# Stop equating to the 1980's recovery



## JoeRoberts (2 Oct 2010)

I hear far too often that we got out of the mess in the 80's so therefore we can do it again. I can see no comparision.

 After the problems of the 80's we had a few major events that lifted us.

1) A major social pact ( national pay agreement) which traded pay restraint for tax cuts. The tax cuts element of this now has to be reversed.
2) A once-off influx of very big multinationals in the late 80's early/mid 90's employing very large numbers in manufacturing - helped substantially by #1 above - jobs announcements of 1000 and 2000 were common place - this will not happen again as we are too expensive.
3) Establishment of the IFSC 
4) A large investment from the Eu structural funds in the early 90's - approx 6 bn I think - this will not happen again
5) Large numbers of returning emigrants who had done well abroad and had some money to spend here - we won't see these again
6) A big increase in tourist numbers in the 90's , particularly from the UK and central Europe for short breaks - this brought in a lot of extra revenue. Much of this increase came from people who had money to come and see the "Ireland that won Eurovisions" but who now realise that we are a nation who lost the run of ourselves when we got a few pound in the Celtic Tiger.

I believe our natural unempoyment rate is where we are now - around 12% -13 % - it was skewed for a few years by abnormal numbers employed in construction and related spin-off jobs. The large scale jobs lost in companies like Dell are gone, and gone forever. Service industries and the "smart economy" if it ever develops can never replace quality manufacturing jobs that result in a big downstream jobs spin-off.

I just feel very negative.


----------



## tiger (2 Oct 2010)

JoeRoberts said:


> I just feel very negative.


Me too.

Despite the 'final' figures this week, I don't feel we've hit bottom yet or seen the worst.

There was no discussion of NAMA this week.  Effectively we/the govt now own about €40BN of assets that we might never be able to sell.
Also, how many loans are interest only or even still rolling up interest.  Eventually time will have to be called on these.


----------



## RMCF (2 Oct 2010)

I think one of the main things that we need to address if we are to start recovering is our cost. 

We are a scandalously expensive place in terms of costs and wages etc.

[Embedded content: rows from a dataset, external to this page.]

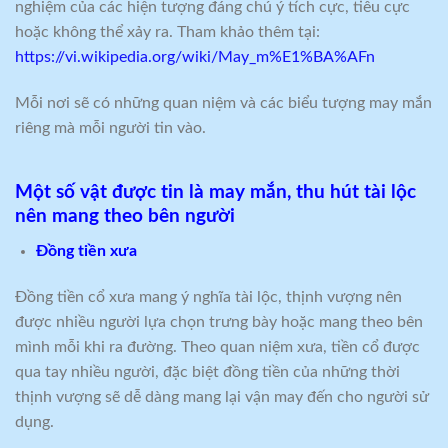
nghiệm của các hiện tượng đáng chú ý tích cực, tiêu cực
hoặc không thể xảy ra. Tham khảo thêm tại:
https://vi.wikipedia.org/wiki/May_m%E1%BA%AFn
Mỗi nơi sẽ có những quan niệm và các biểu tượng may mắn
riêng mà mỗi người tin vào.
Một số vật được tin là may mắn, thu hút tài lộc
nên mang theo bên người
Đồng tiền xưa
Đồng tiền cổ xưa mang ý nghĩa tài lộc, thịnh vượng nên
được nhiều người lựa chọn trưng bày hoặc mang theo bên
mình mỗi khi ra đường. Theo quan niệm xưa, tiền cổ được
qua tay nhiều người, đặc biệt đồng tiền của những thời
thịnh vượng sẽ dễ dàng mang lại vận may đến cho người sử
dụng.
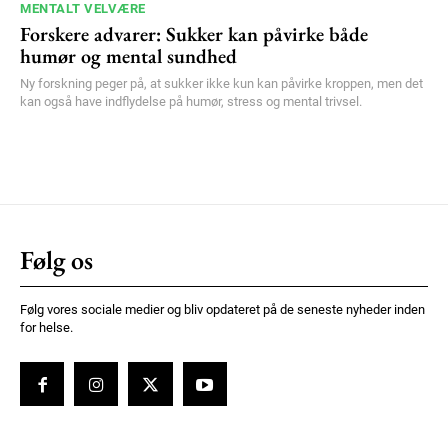
MENTALT VELVÆRE
Forskere advarer: Sukker kan påvirke både
humør og mental sundhed
Ny forskning peger på, at sukker ikke kun kan påvirke kroppen, men det
kan også have indflydelse på humør, stress og mental trivsel.
Følg os
Følg vores sociale medier og bliv opdateret på de seneste nyheder inden
for helse.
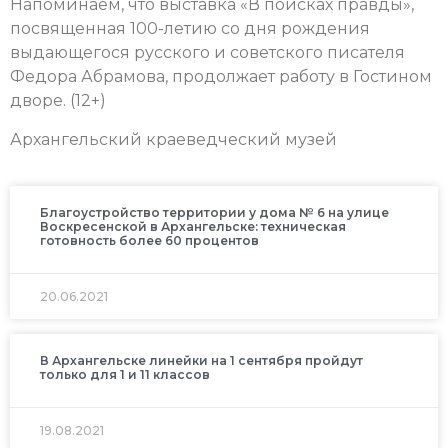
Напоминаем, что выставка «В поисках правды»,
посвященная 100-летию со дня рождения
выдающегося русского и советского писателя
Федора Абрамова, продолжает работу в Гостином
дворе. (12+)
Архангельский краеведческий музей
Благоустройство территории у дома № 6 на улице
Воскресенской в Архангельске: техническая
готовность более 60 процентов
20.06.2021
В Архангельске линейки на 1 сентября пройдут
только для 1 и 11 классов
19.08.2021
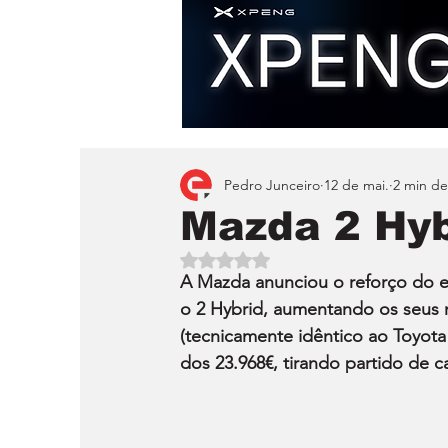
Pedro Junceiro
12 de mai.
2 min de
Mazda 2 Hyb
Avaliado com NaN de 5 estrelas.
A Mazda anunciou o reforço do e
o 2 Hybrid, aumentando os seus 
(tecnicamente idêntico ao Toyota
dos 23.968€, tirando partido de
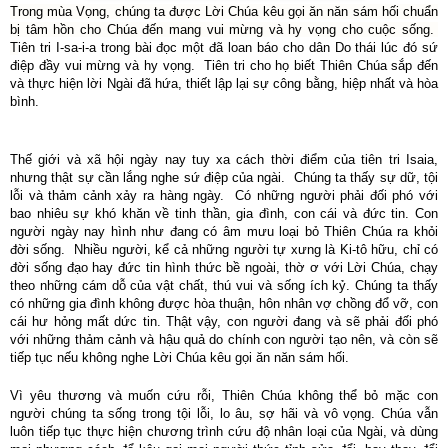
Trong mùa Vọng, chúng ta được Lời Chúa kêu gọi ăn năn sám hối chuẩn
bị tâm hồn cho Chúa đến mang vui mừng và hy vọng cho cuộc sống.
T
iên tri I-sa-i-a trong bài đọc một đã loan báo cho dân Do thái lúc đó sứ
điệp đầy vui mừng và hy vọng. Tiên tri cho họ biết Thiên Chúa sắp đến
và thực hiện lời Ngài đã hứa, thiết lập lại sự công bằng, hiệp nhất và hòa
bình.
Thế giới và xã hội ngày nay tuy xa cách thời điểm của tiên tri Isaia,
nhưng thật sự cần lắng nghe sứ điệp của ngài. Chúng ta thấy sự dữ, tội
lỗi và thảm cảnh xảy ra hàng ngày. Có những người phải đối phó với
bao nhiêu sự khó khăn về tinh thần, gia đình, con cái và đức tin. Con
người ngày nay hình như đang có âm mưu loại bỏ Thiên Chúa ra khỏi
đời sống. Nhiều người, kể cả những người tự xưng là Ki-tô hữu, chỉ có
đời sống đạo hay đức tin hình thức bề ngoài, thờ ơ với Lời Chúa, chạy
theo những cám dỗ của vật chất, thú vui và sống ích kỷ. Chúng ta thấy
có những gia đình không được hòa thuận, hôn nhân vợ chồng đổ vỡ, con
cái hư hỏng mất dức tin. Thật vậy, con người đang và sẽ phải đối phó
với những thảm cảnh và hậu quả do chính con người tạo nên, và còn sẽ
tiếp tục nếu không nghe Lời Chúa kêu gọi ăn năn sám hối.
Vì yêu thương và muốn cứu rỗi, Thiên Chúa không thể bỏ mặc con
người chúng ta sống trong tội lỗi, lo âu, sợ hãi và vô vọng. Chúa vẫn
luôn tiếp tục thực hiện chương trình cứu độ nhân loại của Ngài, và dùng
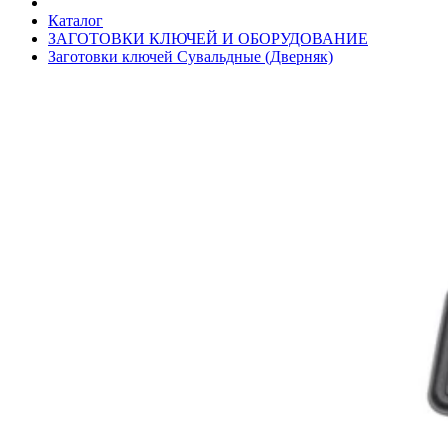
Каталог
ЗАГОТОВКИ КЛЮЧЕЙ И ОБОРУДОВАНИЕ
Заготовки ключей Сувальдные (Дверняк)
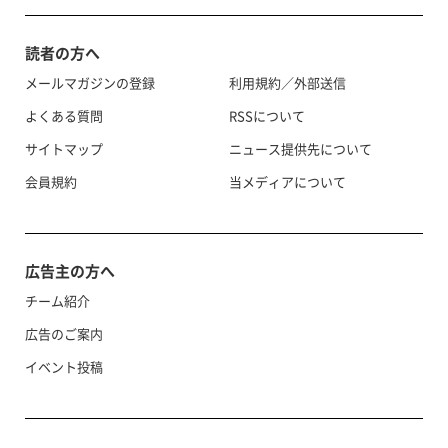
読者の方へ
メールマガジンの登録
利用規約／外部送信
よくある質問
RSSについて
サイトマップ
ニュース提供先について
会員規約
当メディアについて
広告主の方へ
チーム紹介
広告のご案内
イベント投稿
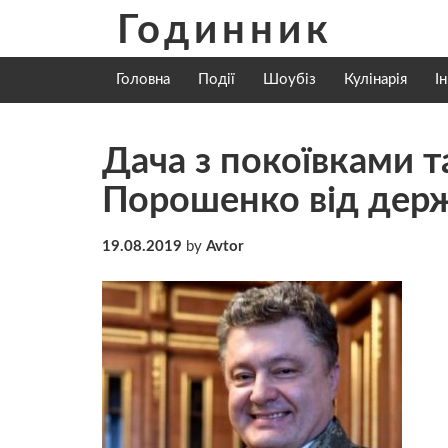
Skip
Годинник
to
content
Головна
Події
Шоубіз
Кулінарія
І
Дача з покоївками т
Порошенко від держ
19.08.2019
by
Avtor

These were allowed to rocket in the boom times when no-one was bothered, but now its a rock around our necks. The wages have to come down, end of. But it will be so difficult trying to persuade the unions about this. I think the next 4 or 5 budgets will have to address wages, and by natural process the prices will have to fall as well.

Although we are all feeling negative now, you really have to hope things will get better. I do worry that if corporation tax is raised we mind see a gradual exodus of the huge companies, which would be disastrous for our economy.

Irish people used to have so much spirit and fight in them, but you just feel now that most people are broken and find it hard to see any point in trying to get our of this mess.


----------